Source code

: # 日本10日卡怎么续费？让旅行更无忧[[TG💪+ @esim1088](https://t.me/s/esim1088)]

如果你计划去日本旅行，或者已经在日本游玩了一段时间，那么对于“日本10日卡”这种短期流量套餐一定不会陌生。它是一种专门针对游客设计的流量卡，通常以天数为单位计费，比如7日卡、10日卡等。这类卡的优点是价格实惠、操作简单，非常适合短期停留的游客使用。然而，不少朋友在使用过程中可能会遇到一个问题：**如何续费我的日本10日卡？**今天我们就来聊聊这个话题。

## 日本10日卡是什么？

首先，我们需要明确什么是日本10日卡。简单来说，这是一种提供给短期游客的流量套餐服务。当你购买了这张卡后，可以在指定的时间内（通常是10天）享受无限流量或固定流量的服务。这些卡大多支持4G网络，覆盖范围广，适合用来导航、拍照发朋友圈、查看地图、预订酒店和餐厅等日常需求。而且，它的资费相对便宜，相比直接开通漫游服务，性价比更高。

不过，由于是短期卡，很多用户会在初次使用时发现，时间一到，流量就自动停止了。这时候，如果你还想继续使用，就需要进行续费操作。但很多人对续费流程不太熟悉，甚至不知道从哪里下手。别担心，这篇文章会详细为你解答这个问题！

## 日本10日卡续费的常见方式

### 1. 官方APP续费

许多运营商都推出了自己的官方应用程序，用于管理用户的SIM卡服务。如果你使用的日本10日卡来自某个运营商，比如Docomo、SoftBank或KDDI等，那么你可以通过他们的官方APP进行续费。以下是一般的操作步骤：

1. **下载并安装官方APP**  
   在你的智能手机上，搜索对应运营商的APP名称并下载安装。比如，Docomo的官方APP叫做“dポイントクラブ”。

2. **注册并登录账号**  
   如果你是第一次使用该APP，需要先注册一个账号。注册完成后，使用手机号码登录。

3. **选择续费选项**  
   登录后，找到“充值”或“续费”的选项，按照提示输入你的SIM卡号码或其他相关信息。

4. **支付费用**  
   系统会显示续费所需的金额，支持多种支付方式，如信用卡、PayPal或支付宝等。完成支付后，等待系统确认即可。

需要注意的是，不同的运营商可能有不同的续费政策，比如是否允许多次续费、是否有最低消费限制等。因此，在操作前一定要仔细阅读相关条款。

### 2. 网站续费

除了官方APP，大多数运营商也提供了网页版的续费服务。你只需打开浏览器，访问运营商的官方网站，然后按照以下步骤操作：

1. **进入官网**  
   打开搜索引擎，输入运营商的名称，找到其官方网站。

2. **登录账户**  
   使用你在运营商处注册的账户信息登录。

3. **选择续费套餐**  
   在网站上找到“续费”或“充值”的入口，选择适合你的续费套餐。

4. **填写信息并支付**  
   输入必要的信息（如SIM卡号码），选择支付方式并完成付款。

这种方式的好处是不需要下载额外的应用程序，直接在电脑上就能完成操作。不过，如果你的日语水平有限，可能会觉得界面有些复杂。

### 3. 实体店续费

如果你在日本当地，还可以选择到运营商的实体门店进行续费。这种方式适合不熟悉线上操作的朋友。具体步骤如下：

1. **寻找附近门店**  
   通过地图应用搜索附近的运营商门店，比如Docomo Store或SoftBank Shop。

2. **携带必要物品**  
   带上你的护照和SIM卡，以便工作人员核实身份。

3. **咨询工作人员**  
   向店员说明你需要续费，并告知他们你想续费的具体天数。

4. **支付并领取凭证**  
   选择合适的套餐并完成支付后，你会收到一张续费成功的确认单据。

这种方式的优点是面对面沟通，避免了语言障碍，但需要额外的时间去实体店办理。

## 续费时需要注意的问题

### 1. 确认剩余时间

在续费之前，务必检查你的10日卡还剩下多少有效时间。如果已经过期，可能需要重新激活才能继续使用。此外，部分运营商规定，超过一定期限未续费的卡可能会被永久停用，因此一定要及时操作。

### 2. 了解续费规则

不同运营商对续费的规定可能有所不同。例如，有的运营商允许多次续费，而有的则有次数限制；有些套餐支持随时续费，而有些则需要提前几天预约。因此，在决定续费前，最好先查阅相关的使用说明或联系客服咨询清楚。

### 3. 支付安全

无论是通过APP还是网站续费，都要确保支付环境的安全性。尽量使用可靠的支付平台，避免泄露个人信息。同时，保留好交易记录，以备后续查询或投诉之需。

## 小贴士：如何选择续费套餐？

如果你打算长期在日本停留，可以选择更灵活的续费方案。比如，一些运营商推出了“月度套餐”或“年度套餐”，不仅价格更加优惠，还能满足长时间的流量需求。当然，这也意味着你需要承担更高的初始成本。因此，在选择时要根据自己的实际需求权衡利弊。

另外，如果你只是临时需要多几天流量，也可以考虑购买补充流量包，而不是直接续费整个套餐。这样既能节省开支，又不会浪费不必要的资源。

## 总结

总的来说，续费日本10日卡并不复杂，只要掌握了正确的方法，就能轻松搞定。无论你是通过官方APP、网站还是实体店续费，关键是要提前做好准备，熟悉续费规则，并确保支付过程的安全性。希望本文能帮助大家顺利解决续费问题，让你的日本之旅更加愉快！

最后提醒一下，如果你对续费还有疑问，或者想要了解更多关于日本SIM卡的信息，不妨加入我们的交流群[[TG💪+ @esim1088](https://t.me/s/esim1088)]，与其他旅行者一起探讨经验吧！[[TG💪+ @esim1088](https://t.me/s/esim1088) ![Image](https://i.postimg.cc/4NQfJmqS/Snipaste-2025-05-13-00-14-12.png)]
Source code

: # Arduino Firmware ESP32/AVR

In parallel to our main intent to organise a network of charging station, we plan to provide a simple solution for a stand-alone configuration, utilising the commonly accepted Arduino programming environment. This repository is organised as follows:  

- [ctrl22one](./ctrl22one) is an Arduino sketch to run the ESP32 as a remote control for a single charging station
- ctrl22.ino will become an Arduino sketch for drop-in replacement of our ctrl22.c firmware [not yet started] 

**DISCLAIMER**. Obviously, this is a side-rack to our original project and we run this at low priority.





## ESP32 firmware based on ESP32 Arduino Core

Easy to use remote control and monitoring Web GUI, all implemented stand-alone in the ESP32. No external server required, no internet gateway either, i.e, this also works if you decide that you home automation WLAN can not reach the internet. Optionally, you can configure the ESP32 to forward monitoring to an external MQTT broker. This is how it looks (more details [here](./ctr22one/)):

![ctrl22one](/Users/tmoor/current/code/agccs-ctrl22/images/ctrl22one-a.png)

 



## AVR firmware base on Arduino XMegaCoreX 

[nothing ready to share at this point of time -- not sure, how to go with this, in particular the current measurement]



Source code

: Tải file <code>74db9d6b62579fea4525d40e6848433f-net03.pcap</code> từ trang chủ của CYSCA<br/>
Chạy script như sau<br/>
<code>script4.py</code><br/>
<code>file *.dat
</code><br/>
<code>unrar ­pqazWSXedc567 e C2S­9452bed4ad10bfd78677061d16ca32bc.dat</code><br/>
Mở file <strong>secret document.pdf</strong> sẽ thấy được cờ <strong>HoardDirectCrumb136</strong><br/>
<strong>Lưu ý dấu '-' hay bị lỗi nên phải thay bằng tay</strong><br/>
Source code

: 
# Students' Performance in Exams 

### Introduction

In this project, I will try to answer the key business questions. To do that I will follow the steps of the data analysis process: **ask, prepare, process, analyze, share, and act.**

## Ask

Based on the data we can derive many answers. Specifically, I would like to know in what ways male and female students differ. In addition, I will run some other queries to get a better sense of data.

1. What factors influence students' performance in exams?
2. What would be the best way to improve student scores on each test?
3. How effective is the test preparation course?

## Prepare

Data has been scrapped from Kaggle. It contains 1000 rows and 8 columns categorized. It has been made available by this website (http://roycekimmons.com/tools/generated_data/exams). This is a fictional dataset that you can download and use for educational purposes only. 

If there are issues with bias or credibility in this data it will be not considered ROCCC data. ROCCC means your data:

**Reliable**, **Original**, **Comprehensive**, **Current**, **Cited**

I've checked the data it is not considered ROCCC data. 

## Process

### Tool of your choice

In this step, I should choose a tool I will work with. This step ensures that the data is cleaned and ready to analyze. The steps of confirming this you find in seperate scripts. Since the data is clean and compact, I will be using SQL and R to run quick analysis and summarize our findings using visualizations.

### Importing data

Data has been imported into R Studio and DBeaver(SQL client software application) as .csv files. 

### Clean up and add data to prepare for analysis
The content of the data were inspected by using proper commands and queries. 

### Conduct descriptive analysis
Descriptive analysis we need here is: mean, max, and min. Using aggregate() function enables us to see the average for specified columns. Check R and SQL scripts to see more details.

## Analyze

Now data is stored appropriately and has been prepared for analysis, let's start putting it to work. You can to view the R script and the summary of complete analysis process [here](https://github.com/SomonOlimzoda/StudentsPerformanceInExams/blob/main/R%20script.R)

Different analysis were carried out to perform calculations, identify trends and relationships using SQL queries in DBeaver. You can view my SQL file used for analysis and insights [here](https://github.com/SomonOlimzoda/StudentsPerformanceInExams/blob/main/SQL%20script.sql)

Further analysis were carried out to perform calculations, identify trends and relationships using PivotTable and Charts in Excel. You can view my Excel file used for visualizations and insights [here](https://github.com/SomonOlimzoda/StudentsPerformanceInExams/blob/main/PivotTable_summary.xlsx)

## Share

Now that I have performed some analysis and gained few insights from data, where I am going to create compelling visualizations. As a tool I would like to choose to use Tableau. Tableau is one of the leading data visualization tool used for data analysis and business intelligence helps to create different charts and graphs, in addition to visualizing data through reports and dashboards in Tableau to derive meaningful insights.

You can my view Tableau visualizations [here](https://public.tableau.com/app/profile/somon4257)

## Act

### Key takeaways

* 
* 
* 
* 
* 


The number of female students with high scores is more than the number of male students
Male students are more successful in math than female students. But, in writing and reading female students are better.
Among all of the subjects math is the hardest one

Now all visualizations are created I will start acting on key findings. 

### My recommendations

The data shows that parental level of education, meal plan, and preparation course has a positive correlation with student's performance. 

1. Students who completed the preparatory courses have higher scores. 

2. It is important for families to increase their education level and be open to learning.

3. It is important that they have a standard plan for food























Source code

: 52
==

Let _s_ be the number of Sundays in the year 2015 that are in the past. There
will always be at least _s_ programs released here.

------------------------------

Rewrite the records from their first line through the line containing "## 日本10日卡是什么？", substituting "数据卡" for "流量卡" and leaving everything else unchanged. Output only those lines.

Source code

: # 日本10日卡怎么续费？让旅行更无忧[[TG💪+ @esim1088](https://t.me/s/esim1088)]

如果你计划去日本旅行，或者已经在日本游玩了一段时间，那么对于“日本10日卡”这种短期流量套餐一定不会陌生。它是一种专门针对游客设计的数据卡，通常以天数为单位计费，比如7日卡、10日卡等。这类卡的优点是价格实惠、操作简单，非常适合短期停留的游客使用。然而，不少朋友在使用过程中可能会遇到一个问题：**如何续费我的日本10日卡？**今天我们就来聊聊这个话题。

## 日本10日卡是什么？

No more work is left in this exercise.